São Petersburgo, 12 Jan 2017 (AFP) - Em um edifício que remonta à era czarista, em pleno centro de São Petersburgo, um instituto zela por uma coleção de valor inestimável: são centenas de milhares de variedades de sementes, capazes de fazer reviver ou redescobrir as plantas esquecidas.

O instituto Vavilov, criado há cem anos, é um guardião da biodiversidade vegetal. Sobreviveu aos sobressaltos da História e houve quem tivesse dado a vida para salvar o patrimônio.

"Na Europa, quase todas as variedades desapareceram por causa da Segunda Guerra Mundial e da industrialização. As espécies locais que existiam depois da guerra foram destruídas por variedades mais produtivas, importadas dos Estados Unidos", resume o diretor do Instituto Vavilov, Nikolai Dziubenko.

"Mas, graças à nossa coleção, o mundo tem uma oportunidade de recuperar espécies esquecidas", afirma.

A coleção inclui tanto grãos europeus quanto sementes mais exóticas, como a de uma variedade de trigo etíope desaparecido devido às guerras civis nos anos 1970.

- 'Caçadores de genes' -Este trigo voltou aos campos da Etiópia quando o país africano pediu à União Soviética o envio de amostras coletadas pelo fundador do instituto, Nikolai Vavilov, durante uma expedição realizada por volta de 1930, explica o agrônomo e professor do centro, Igor Loskutov.

Vavilov, um geneticista e botânico russo nascido em 1887, fez expedições por todo o mundo, que lhe permitiram criar um banco com mais de 250.000 sementes em 1940, ano em que foi detido, vítima dos expurgos stalinistas.

Sua coleção perdurou e conta atualmente com 345.000 espécies vegetais, das quais 80% são únicas no mundo.

Vavilov chefiou o instituto de 1921 a 1940, realizando expedições em 64 países para coletar espécies silvestres ou cultivadas.

"Ele e seus colaboradores foram verdadeiros caçadores de genes", conta Igor Loskutov.
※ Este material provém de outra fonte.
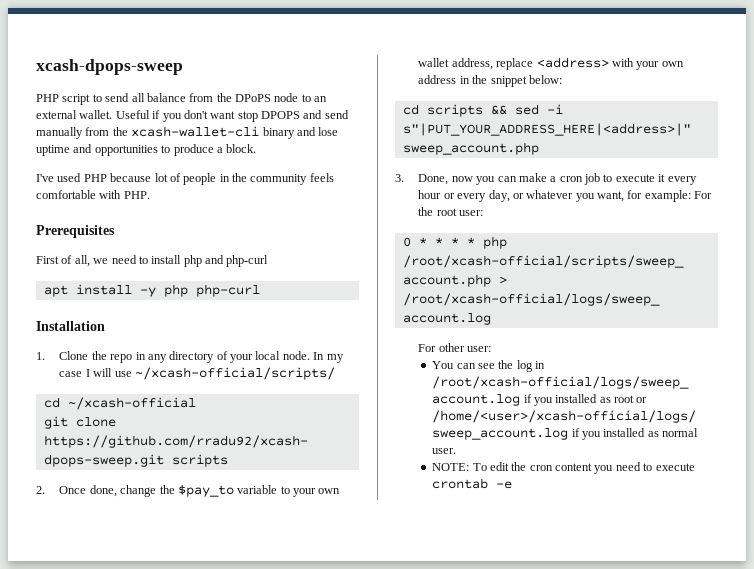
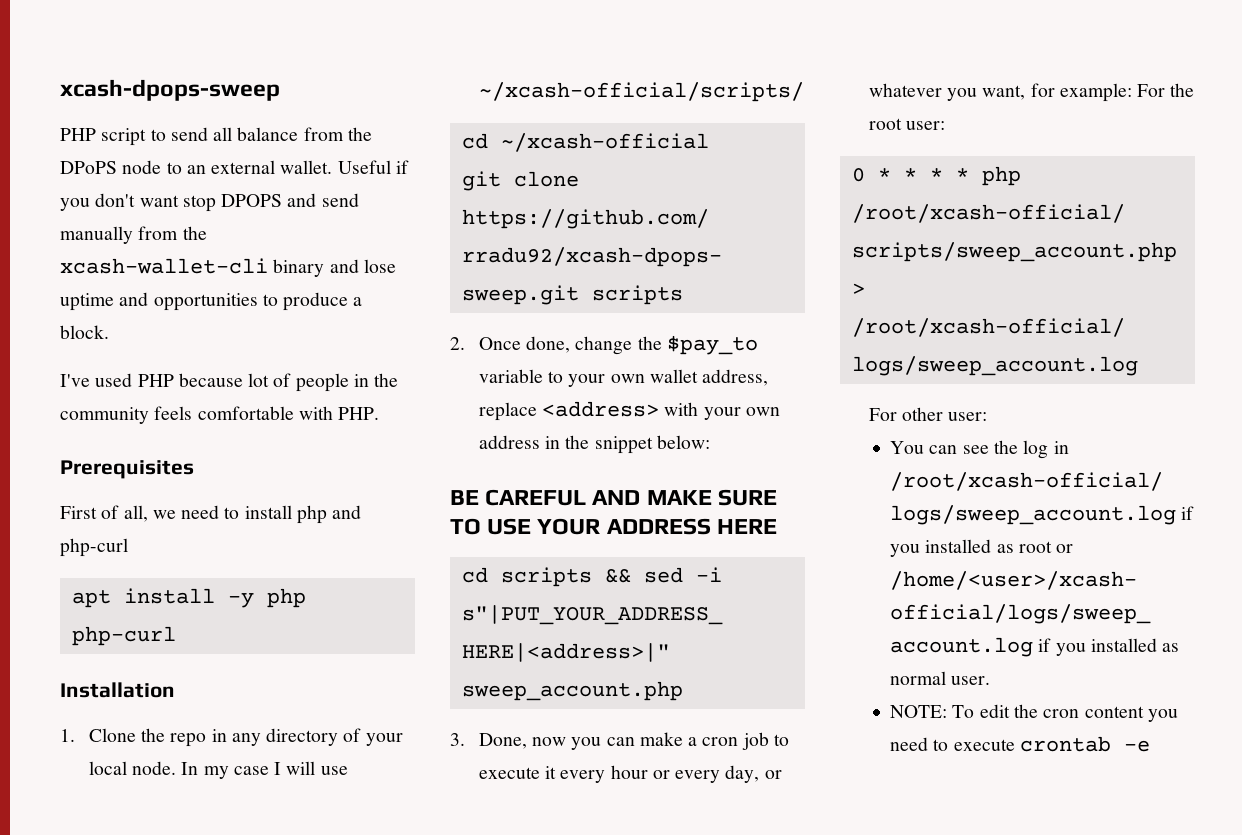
(562, 79) none -> [450,489,777,506] [450,518,777,535] // BE CAREFUL AND MAKE SURE TO USE YOUR ADDRESS HERE

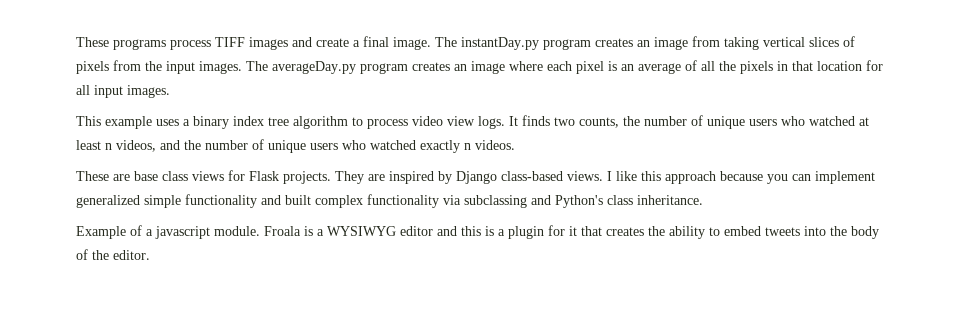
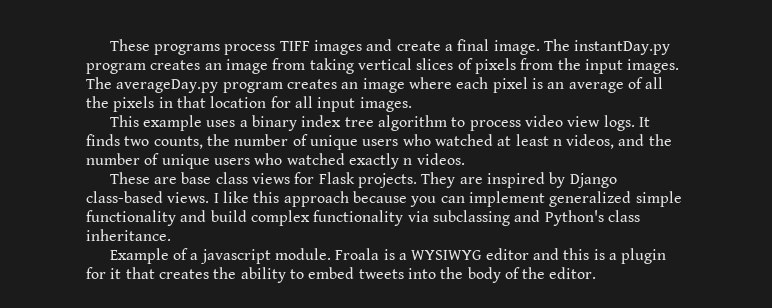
[285,195,311,205] built -> [210,210,247,222] build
"Vavilov não se interessava por plantas exóticas, mas pela biodiversidade vegetal, as espécies locais. É o que dá importância científica à nossa coleção", explica.

Hoje a coleção do Instituto ocupa três salas. O primeiro armazém, de 50 m2, mantém a aparência da época. As sementes são guardadas em pequenas caixas de ferro, a temperatura ambiente.

- 'Ideologia burguesa' - "Não parece muito moderno, mas é muito seguro. A coleção conservada aqui não depende da eletricidade, nem do equipamento", afirma Loskutov. No entanto, os grãos não podem ser conservados por mais de cinco ou sete anos.

Os outros dois armazéns guardam grãos e enxertos congelados, que podem ser conservados por até 50 anos. É preciso regenerá-los regularmente e a cada ano, 10% são semeados para que as plantas cresçam e possam ser recolhidas.

"Contra tudo e todos, os cientistas do Instituto mantiveram esta coleção até a nossa época. Alguns deles sacrificaram sua vida por isso", acrescenta Igor Loskutov.

O agrônomo mostra os retratos de colaboradores do instituto, mortos de fome durante o bloqueio imposto pelos nazistas a Leningrado (antigo nome de São Petersburgo) entre 1941 e 1943.

Nikolai Vavilov morreu na prisão em 1943 após ter sido acusado de traição e de "ideologia burguesa".

O instituto leva seu nome desde 1964.